*Aim of the task*
Render the records from the line containing "غزة توقف توزيع الغاز" down to the line containing "للجمهور للاستفادة من المساعدات", both included, as a numbered list with blank lines left out.

*Provided records*
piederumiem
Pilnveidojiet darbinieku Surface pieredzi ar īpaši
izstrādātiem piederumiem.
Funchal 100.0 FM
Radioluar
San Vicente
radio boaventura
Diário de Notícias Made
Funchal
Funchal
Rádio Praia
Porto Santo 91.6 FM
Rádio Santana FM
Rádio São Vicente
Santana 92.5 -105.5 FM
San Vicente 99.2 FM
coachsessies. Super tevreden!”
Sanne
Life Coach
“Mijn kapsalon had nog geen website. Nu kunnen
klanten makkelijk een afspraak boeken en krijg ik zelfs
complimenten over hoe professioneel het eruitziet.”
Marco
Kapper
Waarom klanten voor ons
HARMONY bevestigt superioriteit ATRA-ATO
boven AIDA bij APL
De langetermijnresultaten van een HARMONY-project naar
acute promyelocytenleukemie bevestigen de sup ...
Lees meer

==

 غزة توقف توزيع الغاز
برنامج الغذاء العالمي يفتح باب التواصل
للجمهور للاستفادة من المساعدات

*Answer for this exercise*
1.  غزة توقف توزيع الغاز
2. برنامج الغذاء العالمي يفتح باب التواصل
3. للجمهور للاستفادة من المساعدات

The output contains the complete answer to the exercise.